Der Erste Weltkrieg von 1914 bis 1918 schränkt das politische Leben in ganz Deutschland ein, auch Auguste Brachts Arbeitgeber Benkelberg muss nun Aufträge der Armee erfüllen und Textilien für die Kriegswirtschaft liefern. Doch mit dem Ende des Krieges im November 1918 und der Abdankung des lippischen Regenten Fürst Leopold IV beginnt die Demokratiebewegung wieder im Land Lippe. Nun endlich können sich auch Auguste Bracht und ihr Vater öffentlich zur Sozialdemokratie bekennen. Die Oerlinghauser drängen Auguste Bracht, sich für den neuen lippischen Landtag aufstellen zu lassen. Erstmals nämlich dürfen Frauen im Deutschen Reich nicht nur wählen, sondern auch gewählt werden.
Der Januar 1919 bringt die Entscheidung: In einem politischen Erdrutsch siegt die SPD bei den ersten Wahlen im neuen Freistaat Lippe. Über die Hälfte der Stimmen entfallen auf die Sozialdemokraten, auch Auguste Bracht wird in den Landtag gewählt, als erste Frau unter 21 Abgeordneten. Ihr Interessengebiet ist von vornherein klar. Als Vorsitzende des Wäschearbeiterinnenverbandes setzt sie sich vor allem für die Belange berufstätiger Frauen ein.

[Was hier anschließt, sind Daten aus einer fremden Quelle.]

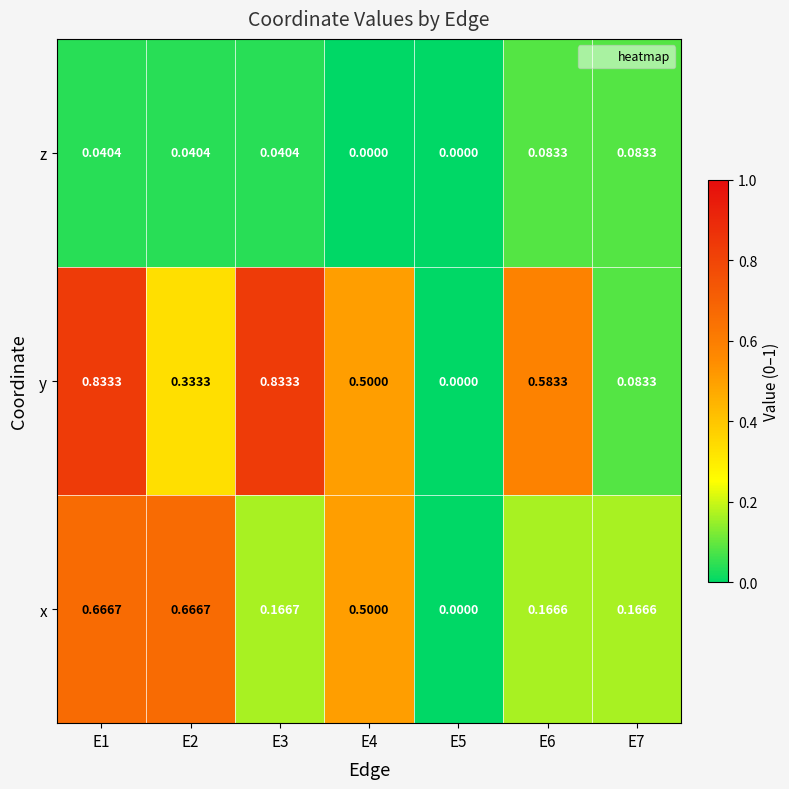

Is the value of y at E4 greater than the value of x at E7?

Yes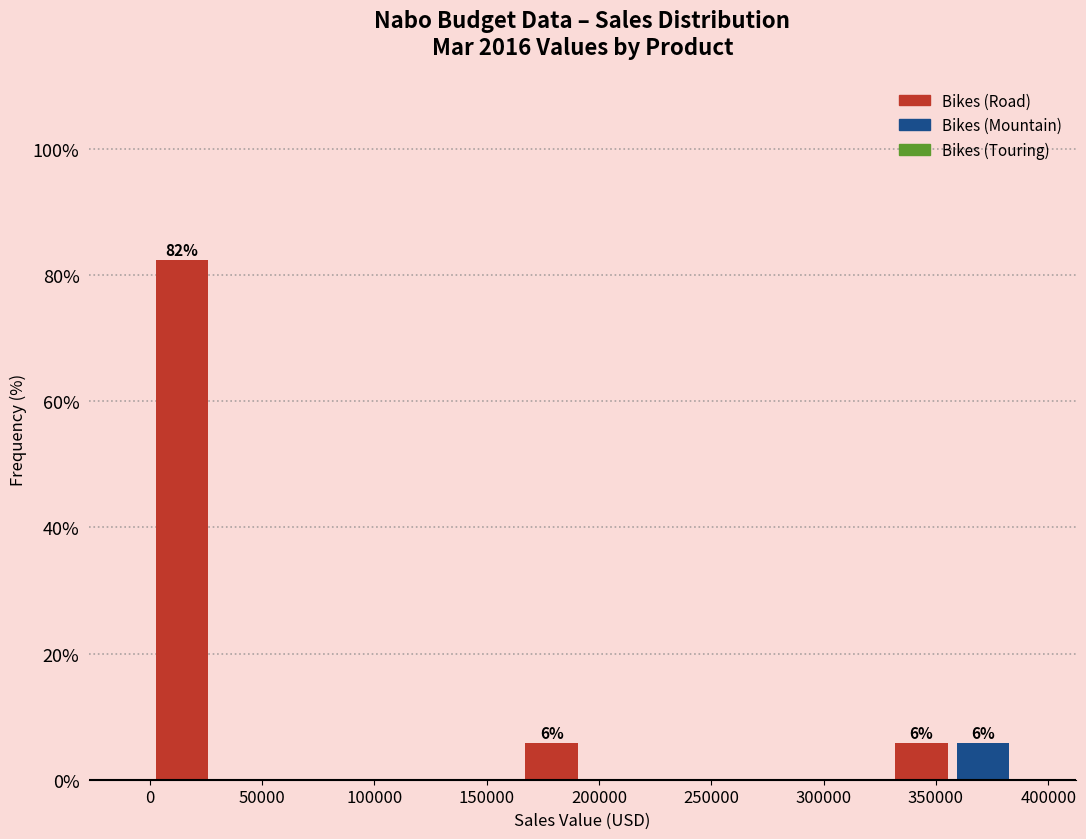

Which range on the x-axis has the tallest bar?

0 to 30000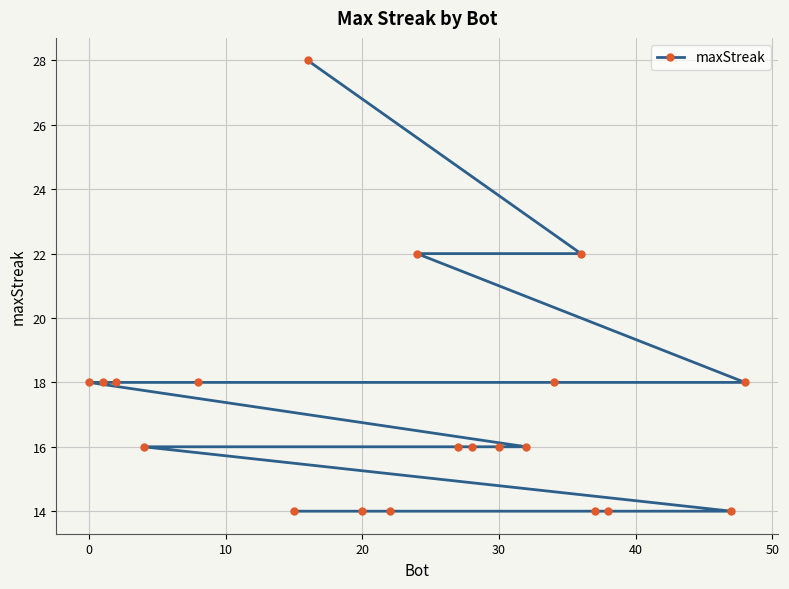

Is it true that the value at 0 is 18?

True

Außerdem arbeitet sie im Landtag mit an dem großen Thema der Nachkriegszeit, der „Demobilmachung". Denn in Deutschland steht man in jenen Tagen vor der großen Herausforderung, den sechs Millionen rückkehrenden Soldaten wieder einen Arbeitsplatz zu geben. Auguste Bracht sagt dazu: „Man darf trotzdem den Frauen, da wo sie auf Erwerb angewiesen sind, den Arbeitsplatz nicht nehmen, da sie sonst großen sittlichen Gefahren entgegengehen." Allerdings zeigt sie in der beginnenden Weimarer Republik eine doch konservative Einstellung und sieht die Rolle der Frau in der Familie und in der Kindererziehung. Zur zweiten Legislaturperiode, die schon im Jahre 1921 beginnt, lässt sich Auguste Bracht nicht mehr aufstellen. Offenbar bilden die Verkehrsverbindungen zwischen Oerlinghausen und Detmold in jenen Jahren noch ein großes Problem: Der Landtag in Detmold ist für sie nur schwer zu erreichen.
Auguste Bracht bleibt unverheiratet und lebt bei ihrem Vater, den sie bis zu seinem Tode im Jahr 1927 versorgt. Sie selbst wohnt dann an der Holter Straße 30. Ende Mai 1939 stirbt Auguste Bracht an einer Krebserkrankung in einem Bielefelder Krankenhaus.